Lihat Probowo. Dulu hampir setiap hari beriklan di TV atas nama ketua perhimpunan tani agar bisa mendapat awareness dari masyarakat, partainya laku, dan omongannya didengar. Kini, Hari Tanoe hampir setiap menit di stasiun-stasiun TV miliknya, beriklah. Penonton RCTI dan MNC TV pasti sudah kenal dia, dari Aceh sampai Papua, dari anak balita hingga jompo. Kedua orang ini, merasa mampu memimpin bangsa, lalu mengeluarkan uang yang tidak sedikit untuk mempopulerkan diri. Sementara Agus, cuma hitungan bulan, tanpa iklan mahal, telah menuai popularitas yang luar biasa di pilkada lalu.

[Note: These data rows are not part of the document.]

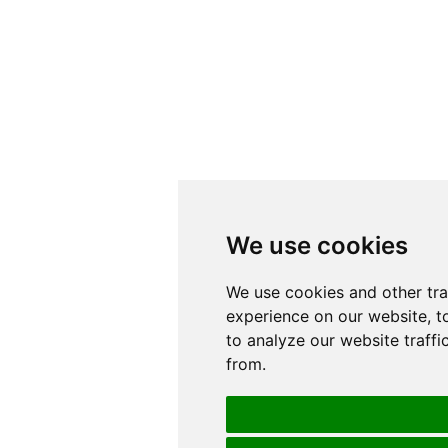
We use cookies
We use cookies
We use cookies and other tr
We use cookies and other tr
experience on our website, t
experience on our website, t
to analyze our website traffi
to analyze our website traffi
from.
from.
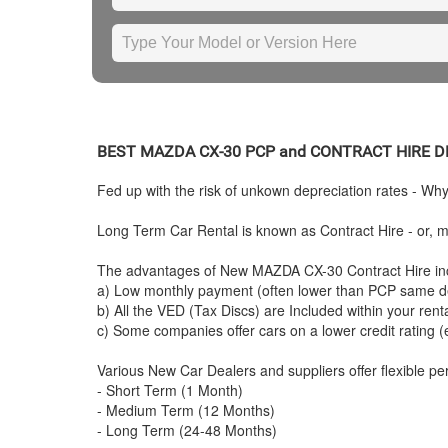
BEST
MAZDA
CX-30 PCP and CONTRACT HIRE 
Fed up with the risk of unkown depreciation rates - Wh
Long Term Car Rental is known as Contract Hire - or, mo
The advantages of New
MAZDA
CX-30 Contract Hire in
a) Low monthly payment (often lower than PCP same de
b) All the VED (Tax Discs) are Included within your ren
c) Some companies offer cars on a lower credit rating (
Various New Car Dealers and suppliers offer flexible per
- Short Term (1 Month)
- Medium Term (12 Months)
- Long Term (24-48 Months)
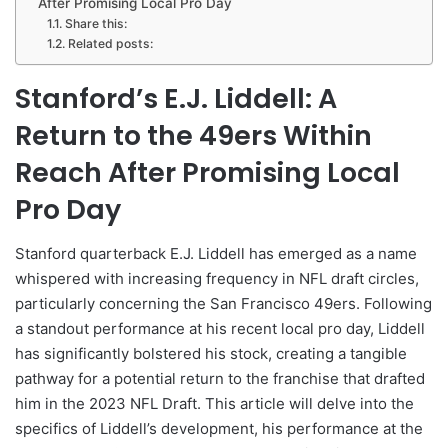
After Promising Local Pro Day
Share this:
Related posts:
Stanford’s E.J. Liddell: A
Return to the 49ers Within
Reach After Promising Local
Pro Day
Stanford quarterback E.J. Liddell has emerged as a name
whispered with increasing frequency in NFL draft circles,
particularly concerning the San Francisco 49ers. Following
a standout performance at his recent local pro day, Liddell
has significantly bolstered his stock, creating a tangible
pathway for a potential return to the franchise that drafted
him in the 2023 NFL Draft. This article will delve into the
specifics of Liddell’s development, his performance at the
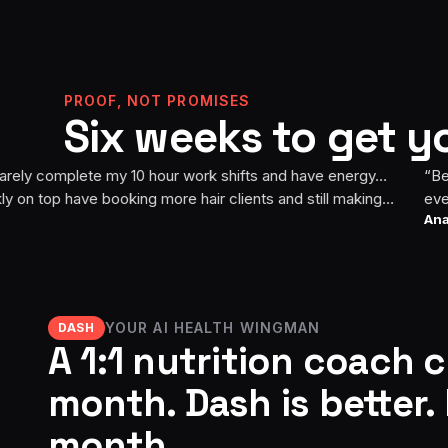
PROOF, NOT PROMISES
Six weeks to get y
Week 6
Week 0
mplete my 10 hour work shifts and have energy…
“
Before this 
ve booking more hair clients and still making
everything la
Ana
· Build it. B
hallenge i rode my bike for 2 miles and it felt
Now I feel st
ave completed 10 miles in one ride! I feel amazing i
pushing mysel
have a great mindset to continue pushing
next goal is 
YOUR AI HEALTH WINGMAN
DASH
A 1:1 nutrition coach 
month. Dash is better. 
month.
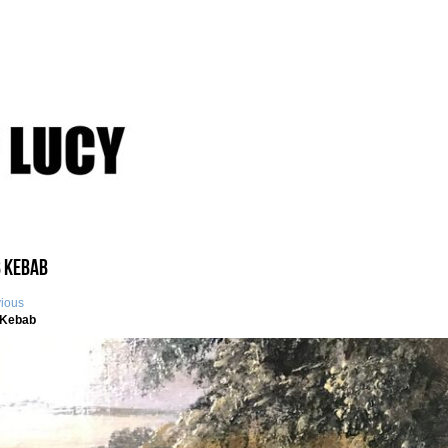
 Kebab
vious
Kebab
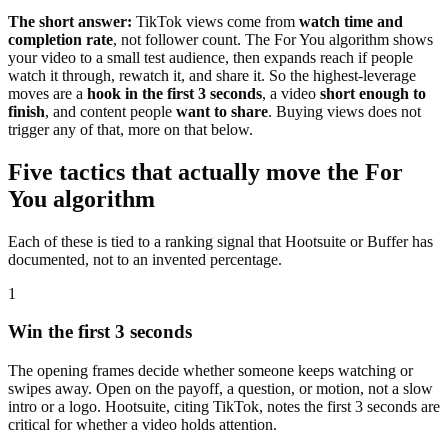
The short answer:
TikTok views come from
watch time and
completion rate
, not follower count. The For You algorithm shows
your video to a small test audience, then expands reach if people
watch it through, rewatch it, and share it. So the highest-leverage
moves are a
hook in the first 3 seconds
, a video
short enough to
finish
, and content people
want to share
. Buying views does not
trigger any of that, more on that below.
Five tactics that actually move the For
You algorithm
Each of these is tied to a ranking signal that Hootsuite or Buffer has
documented, not to an invented percentage.
1
Win the first 3 seconds
The opening frames decide whether someone keeps watching or
swipes away. Open on the payoff, a question, or motion, not a slow
intro or a logo. Hootsuite, citing TikTok, notes the first 3 seconds are
critical for whether a video holds attention.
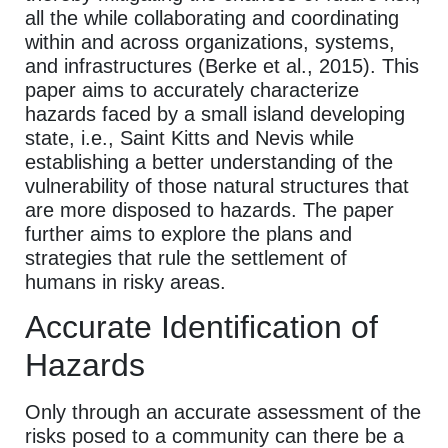
all the while collaborating and coordinating
within and across organizations, systems,
and infrastructures (Berke et al., 2015). This
paper aims to accurately characterize
hazards faced by a small island developing
state, i.e., Saint Kitts and Nevis while
establishing a better understanding of the
vulnerability of those natural structures that
are more disposed to hazards. The paper
further aims to explore the plans and
strategies that rule the settlement of
humans in risky areas.
Accurate Identification of
Hazards
Only through an accurate assessment of the
risks posed to a community can there be a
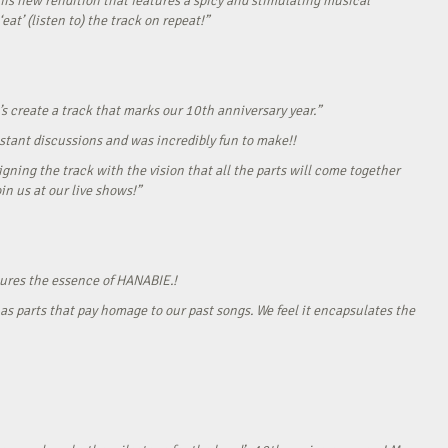
his new rendition that features a spicy and stimulating musical
eat’ (listen to) the track on repeat!”
s create a track that marks our 10th anniversary year.”
onstant discussions and was incredibly fun to make!!
gning the track with the vision that all the parts will come together
in us at our live shows!”
tures the essence of HANABIE.!
as parts that pay homage to our past songs. We feel it encapsulates the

Apa yang dapat dilakukan Agus berikutnya setelah gagal di Jakarta? Pindah ke provinsi lain? Hmmm. Rasanya terlalu murahan. Hal yang bisa dia lakukan adalah menunggu bapaknya mewariskan partai. Namun sambil menunggu waktu itu tiba, dia akan ikut pemilu supaya bisa masuk ke DPR dulu. Dari sana, sambil menempa diri untuk menjadi politisi, dia mulai selangkah demi selangkah menapaki karir politiknya. Tidak instan seperti bayangannya kemarin.
Tapi Agus adalah anak yang berbakti kepada orangtua. Ketika orangtua menghendaki dia menjadi apa, dia ikuti. Bapaknya jad militer, dia ikut. Bapaknya terjut di bidang politik, dia ikut. Semacam like father like son. Semacam naturalnya begitu. Semacam, bapak menginspirasi anak. Namun kita tak pernah tahu apakah hal itu alami atau paksaan. Biarlah.
Saya bukan pemilih Agus. Akal sehat saya berkata, Agus bukan orang yang tepat untuk memimpin Jakarta. Pada saat ini. Bukan karena mudanya. Saya setuju orang muda maju. Hanya karena belum pantas. Hanya karena dia harus bertanding melawan Ahok.
Well, setidaknya kita punya stok pemimpin masa depan. Bukan seperti Puan yang tidak kinclong.